Tim Leiweke has balls.
No one can take that away from Leiweke, the president of AEG -- the group running the Sprint Center.
Asked about comments made by David Cordish -- one of the guys behind the Power & Light District -- in an e-mail to City Hall calling the Sprint Center a "disaster" because the arena hadn't landed an anchor tenant, Leiweke didn't flinch with his keep-my-name-out-of-your-mouth reply to the Star.
"The Power & Light District was committed to before the Sprint Center was a reality," Leiweke said. "For them to use us as a crutch is a crock. Don't worry about us. Get your district fully open."
Whoa. Respect to Leiweke.
In other Sprint Center news, Neil deMause, author of Field of Schemes, looks at the claim that the arena is turning a profit. deMause clarifies that the profit is "operational profit -- in other words, it doesn't count the cost of paying for the building it in the first place."
But deMause says that Kansas City seeing any money is a sign that "AEG is doing a good job. ... Given that K.C. is on the hook for $10-15 million a year in arena bond
payments (guesstimating here -- that information doesn't seem to be
online anywhere), there's almost no way it will actually turn a profit
on building the Sprint Center."
Still, deMause says it's good news, and he translate this statement Leiweke made to the Star: "The economic model of this building is quite successful.

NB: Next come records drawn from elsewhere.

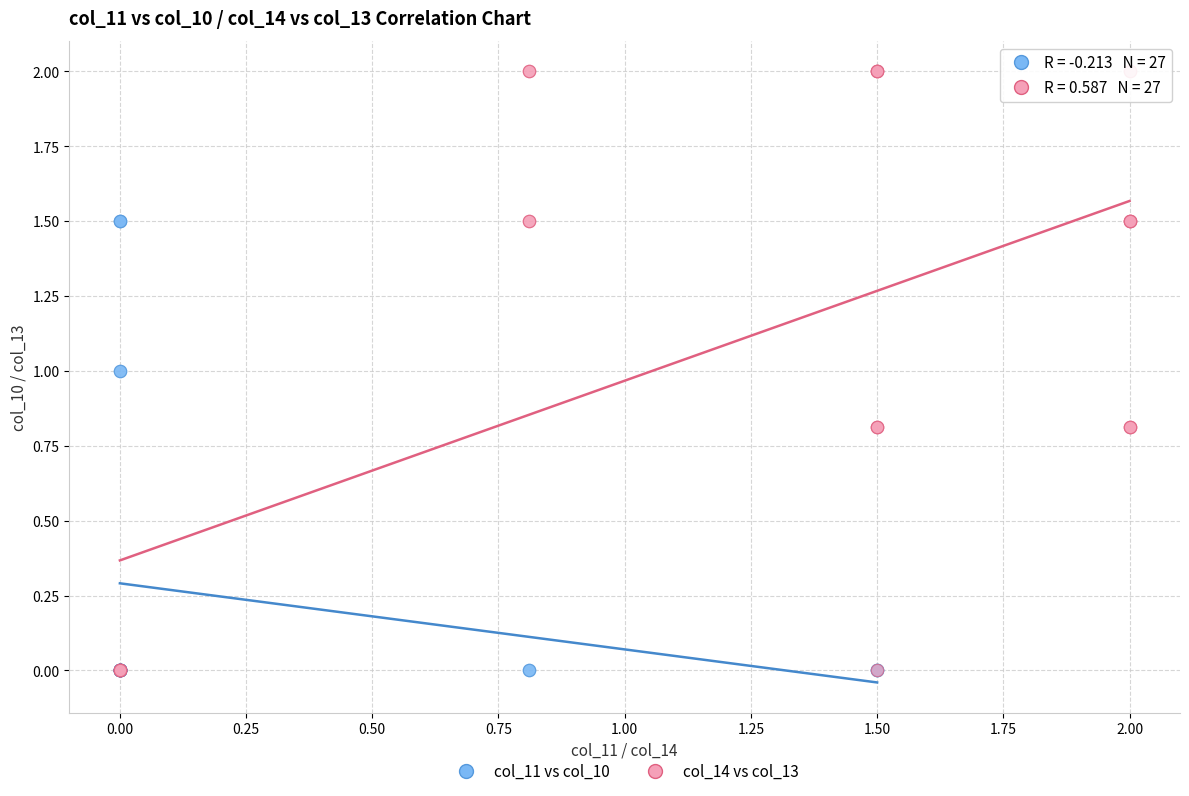

Which series reaches the maximum Y coordinate?

col_14 vs col_13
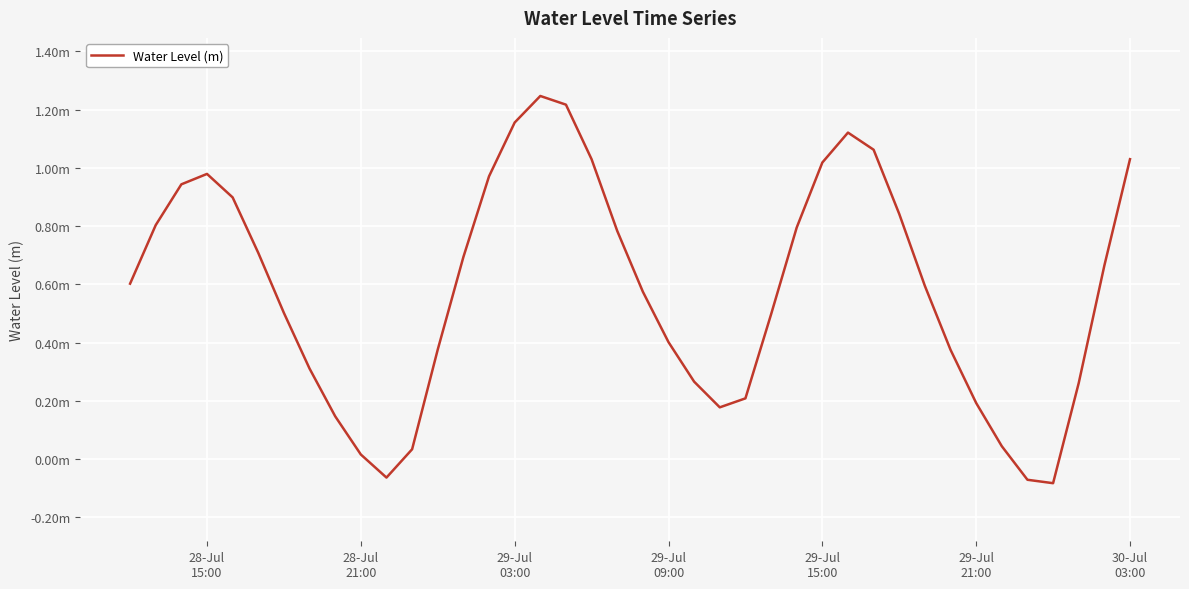

Does the chart have visible grid lines?

Yes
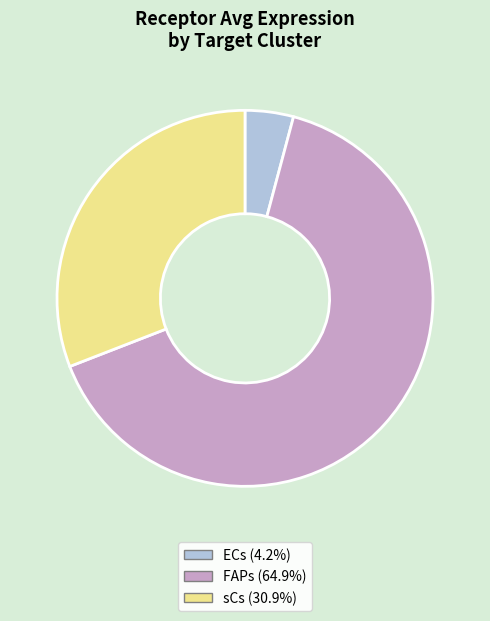

Approximately how many times larger is the value at sCs compared to FAPs?

0.5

The
last thing we or the city want to do is throw away that model and make
the arena a loss leader with another tenant. It's a tougher scenario
with a professional team. I'm sure we wouldn't be able to write a
check to the city for $1.8 million."
"In other words: As predicted, they're not going to be no pushovers for, say, the Islanders," deMause wrote.
No wonder Leiweke was carefully choosing his words during the preseason game.